New Strategy May Prevent Breast Cancer Relapse
Key Takeaways
- Dormant cancer cells evade traditional treatments by entering a non-dividing state, posing a challenge for recurrence prevention.
- Hydroxychloroquine and everolimus disrupt survival mechanisms of sleeper cells, achieving significant elimination in patients.
Penn Medicine researchers found two oral drugs eliminated dormant breast cancer cells in most patients, with relapse rates dropping to about 4% after seven years.
Researchers at Penn Medicine are exploring a new strategy to prevent breast cancer from returning by targeting so-called “sleeper” cancer cells, according to Dr. Angela DeMichele.
In an interview with CURE, DeMichele, the Mariann T. and Robert J. MacDonald professor in Breast Cancer Research, explained that these cells can leave the breast, travel to other parts of the body and enter a dormant state, where they survive without dividing — making them resistant to traditional treatments.
By using two oral drugs, hydroxychloroquine and everolimus, researchers were able to disrupt the cells’ survival mechanisms and eliminate them in about 80% of patients studied. After seven years of follow-up, only about 4% of patients relapsed, compared with an expected rate of about one-third. In addition, the three-year survival rate without any disease recurrence was greater than 90% in patients who received one drug and 100% for patients who received both drugs.
CURE: What do you hope the big takeaway is for patients?
DeMichele: I hope the big takeaway from this study is that we are really narrowing in on how we can monitor patients to detect the cells that ultimately lead to recurrence. By being able to identify those cells, we have the opportunity to eliminate them before they can turn into a relapse. The goal here is to prevent women from developing metastatic breast cancer, which remains incurable. This is an important step forward in finding and treating one of those cell types that can lurk and ultimately lead to metastatic breast cancer — the dormant or sleeper cells.
If those sleeper cells are detected, what options are available for a patient and their care team?
It’s important to understand how this process seems to work. What we know right now is that these specialized cells are able to leave the breast and travel to other parts of the body before they essentially go dormant or hibernate — kind of like a bear in the wintertime going into a cave. These cells stop dividing, shut down and remain alive. That’s a very unique state for a cancer cell, because cancer cells typically like to divide.

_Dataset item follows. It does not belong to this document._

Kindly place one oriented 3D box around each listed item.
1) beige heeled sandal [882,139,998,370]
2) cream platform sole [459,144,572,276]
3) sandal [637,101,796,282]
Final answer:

All of our treatments so far target dividing cancer cells. But through the important work of my colleague, Dr. Lewis Chodosh, we learned that these cells stop dividing and sit in this hibernating state. We had to figure out how they were surviving, which led to studies identifying the ways they stay alive. One is called autophagy, which is how they get their energy. Another is called mTOR, which is sort of like the electrical or nerve system of the cell. These processes allow the sleeper cells to survive until they can wake up.

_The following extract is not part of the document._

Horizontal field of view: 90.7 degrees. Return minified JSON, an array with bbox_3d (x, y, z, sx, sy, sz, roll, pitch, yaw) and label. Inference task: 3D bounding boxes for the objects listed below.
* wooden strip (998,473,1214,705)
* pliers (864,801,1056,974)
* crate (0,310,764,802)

We then had to find drugs to attack and interrupt those processes, so the cells would lose their energy source and electrical system. It turned out these were drugs we already knew about — off-the-shelf, no longer on patent and oral. We repurposed them for this situation. One was hydroxychloroquine, used in the past for malaria and rheumatoid arthritis, which at higher doses turns off autophagy. The other was everolimus, an inhibitor of the mTOR pathway, which disrupts the cell’s nerve center. By using each drug and then combining them, we were able to eliminate sleeper cells in about 80% of patients we treated. Those patients have not relapsed over the seven years we’ve been following them.

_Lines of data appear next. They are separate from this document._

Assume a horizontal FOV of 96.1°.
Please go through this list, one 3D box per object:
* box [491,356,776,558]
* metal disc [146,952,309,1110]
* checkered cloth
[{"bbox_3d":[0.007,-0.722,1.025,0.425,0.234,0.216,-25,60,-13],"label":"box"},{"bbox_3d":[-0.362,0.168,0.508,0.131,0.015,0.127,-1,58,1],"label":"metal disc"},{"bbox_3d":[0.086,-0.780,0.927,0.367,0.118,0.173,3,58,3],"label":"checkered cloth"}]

We hope eliminating these cells will spare patients from relapse. Now, some of these women may never have relapsed even without treatment, so this is still proof of concept. But based on their risk, we would have expected about a third to relapse, and instead we’ve seen about 4%. We think we’re on to something. It’s early, and we need confirmatory trials, which are ongoing now. We have two open trials — one nationally and one here at Penn — to confirm these findings. We don’t want people to start taking these drugs or asking doctors to look for the cells until we know for sure that this works and that it’s worth it for patients.
What are the next steps to move this approach closer to being available for patients?
This is going to be a stepwise process to get to the point where it’s really ready for patients. Right now, the way we find the cells is through a bone marrow aspiration — inserting a small needle into the hip bone to collect liquid marrow. It’s done under local anesthesia in the clinic. There’s a little pain, but it’s how we find the reservoir where the cells hide.
We’re working on developing a better test, because the one we have can miss these very rare cells and requires sophisticated filtering steps. The first step is improving the test. The second step is completing the current trials to refine the treatment cocktail. The final step will be conducting a large, comprehensive study to confirm these findings, validate the test, and prepare this approach so it’s ready for patients.
Transcript has been edited for clarity and conciseness.